End result is that eventually they were walked through how to jury-jig a process to get the nose gear down, and the nugget successfully landed the crippled tomcat back on the carrier once the launches were completed.
Point — this isn’t taxi cabs of the sky — this is the military where some things are more important than safety first. The combined exercise still took place, the rest of the squadron still participated, and the tomcat was home where it could be repaired and turned around faster, and where the aircrew were immediately available for use with another craft, than if they had diverted ashore. And the nugget had some bona-fide bragging rights for the ready-room.
Just because a tragedy occurs, doesn’t necessarily mean somebody was wrong, or that something HAS to be changed. Sometimes sh*t happens and you deal with it and move on.

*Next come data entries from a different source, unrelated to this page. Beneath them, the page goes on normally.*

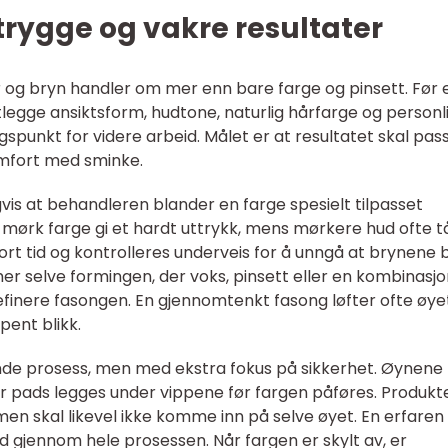
trygge og vakre resultater
r og bryn handler om mer enn bare farge og pinsett. Før 
egge ansiktsform, hudtone, naturlig hårfarge og personl
gspunkt for videre arbeid. Målet er at resultatet skal pas
omfort med sminke.
vis at behandleren blander en farge spesielt tilpasset
 mørk farge gi et hardt uttrykk, mens mørkere hud ofte t
ort tid og kontrolleres underveis for å unngå at brynene b
er selve formingen, der voks, pinsett eller en kombinasj
efinere fasongen. En gjennomtenkt fasong løfter ofte øye
pent blikk.
ende prosess, men med ekstra fokus på sikkerhet. Øynene
er pads legges under vippene før fargen påføres. Produk
men skal likevel ikke komme inn på selve øyet. En erfaren
 gjennom hele prosessen. Når fargen er skylt av, er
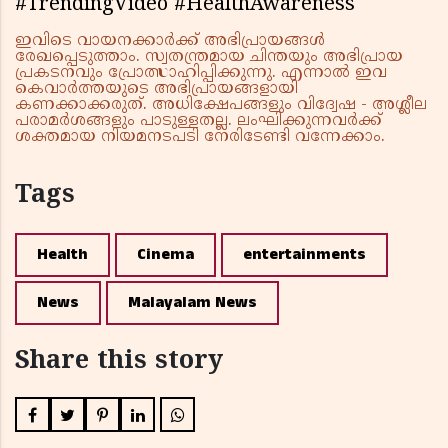
#TrendingVideo #HealthAwareness
ഇവിടെ വായനക്കാർക്ക് അഭിപ്രായങ്ങൾ
രേഖപ്പെടുത്താം. സ്വതന്ത്രമായ ചിന്തയും അഭിപ്രായ
പ്രകടനവും പ്രോത്സാഹിപ്പിക്കുന്നു. എന്നാൽ ഇവ
കെവാർത്തയുടെ അഭിപ്രായങ്ങളായി
കണക്കാക്കരുത്. അധിക്ഷേപങ്ങളും വിദ്വേഷ - അശ്ലീല
പരാമർശങ്ങളും പാടുള്ളതല്ല. ലംഘിക്കുന്നവർക്ക്
ശക്തമായ നിയമനടപടി നേരിടേണ്ടി വന്നേക്കാം.
Tags
Health
Cinema
entertainments
News
Malayalam News
Share this story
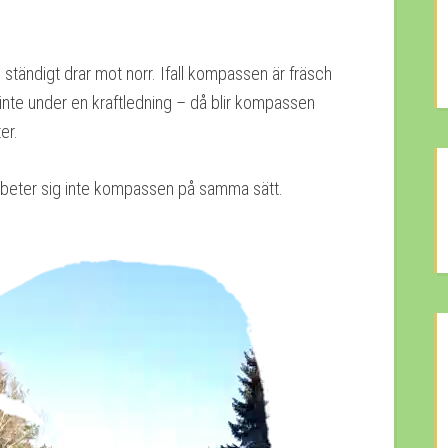
ändigt drar mot norr. Ifall kompassen är fräsch
 inte under en kraftledning – då blir kompassen
er.
 så beter sig inte kompassen på samma sätt.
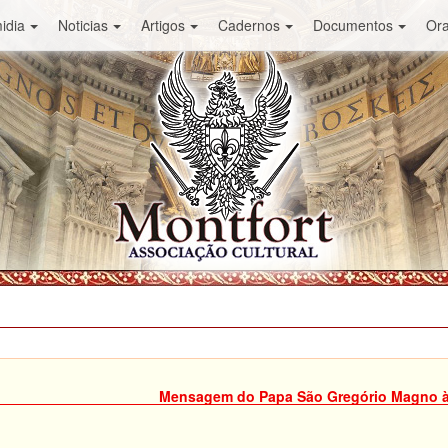
idia
Noticias
Artigos
Cadernos
Documentos
Or
Mensagem do Papa São Gregório Magno 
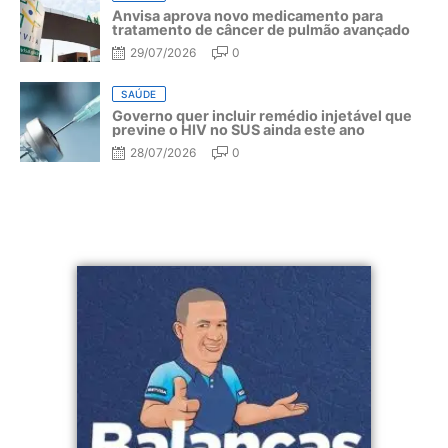
Anvisa aprova novo medicamento para
tratamento de câncer de pulmão avançado
29/07/2026
0
SAÚDE
Governo quer incluir remédio injetável que
previne o HIV no SUS ainda este ano
28/07/2026
0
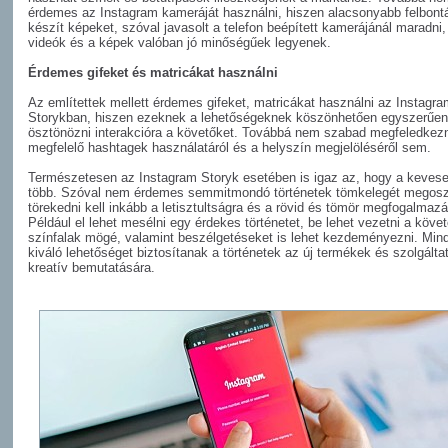
érdemes az Instagram kameráját használni, hiszen alacsonyabb felbon
készít képeket, szóval javasolt a telefon beépített kamerájánál maradni
videók és a képek valóban jó minőségűek legyenek.
Érdemes gifeket és matricákat használni
Az említettek mellett érdemes gifeket, matricákat használni az Instagr
Storykban, hiszen ezeknek a lehetőségeknek köszönhetően egyszerűen
ösztönözni interakcióra a követőket. Továbbá nem szabad megfeledkezn
megfelelő hashtagek használatáról és a helyszín megjelöléséről sem.
Természetesen az Instagram Storyk esetében is igaz az, hogy a keves
több. Szóval nem érdemes semmitmondó történetek tömkelegét megosz
törekedni kell inkább a letisztultságra és a rövid és tömör megfogalmazá
Például el lehet mesélni egy érdekes történetet, be lehet vezetni a köve
színfalak mögé, valamint beszélgetéseket is lehet kezdeményezni. Mind
kiváló lehetőséget biztosítanak a történetek az új termékek és szolgálta
kreatív bemutatására.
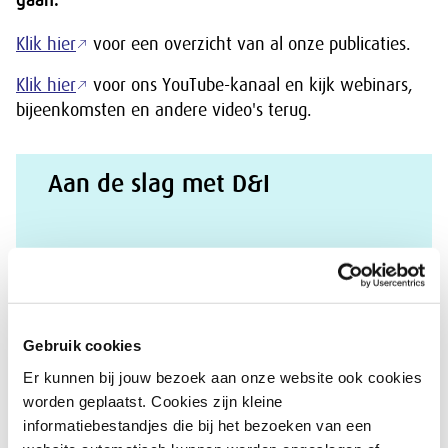
gaan.
Klik hier
voor een overzicht van al onze publicaties.
Klik hier
voor ons YouTube-kanaal en kijk webinars,
bijeenkomsten en andere video's terug.
Aan de slag met D&I
Lees meer
Gebruik cookies
Er kunnen bij jouw bezoek aan onze website ook cookies
Dimensies van diversiteit
worden geplaatst. Cookies zijn kleine
informatiebestandjes die bij het bezoeken van een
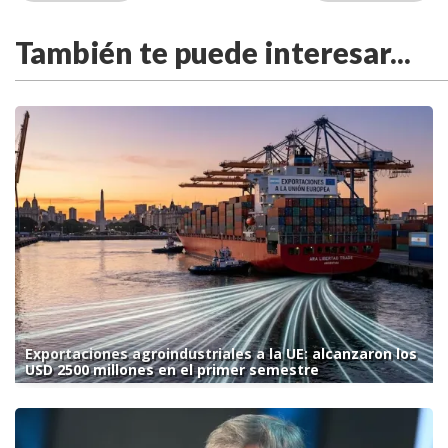
También te puede interesar...
Exportaciones agroindustriales a la UE: alcanzaron los
USD 2500 millones en el primer semestre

That used to be common sense.…
Excellent post Wild Bill, except I believe this part to be inaccurate:
“6. He was fighting a plane that is designed to fly with two engines but was now pulling hard to one side with only one engine. He had to have either his right or left foot hard into his foot pedal while compensating with the stick. Not something you practice every day.“
Unless there was an issue with the flight control software, the hornet would have compensated for that automatically (or is that only in the superhornet?)
So, when the military pilot drops his busted military jet on a civie house and burns a civie family, when the military rules say he should have put down at the first available base, how does that figure in, KragCulloden?
Sh*t DOES happen, it shouldn’t happen twice, and that’s the only thing I’ve said.
Have a good one.
Krag,
Let me not overstate my qualifications. I know practically nothing about how an F-18 works. But shooter55 was given instructions by ATC to turn 060 a few seconds later ATC asked shooter to stay on that heading and shooter responded he was having trouble turning to that heading because of only one engine. ATC acknowledges his problem.
if you can’t turn left, turn 270 right.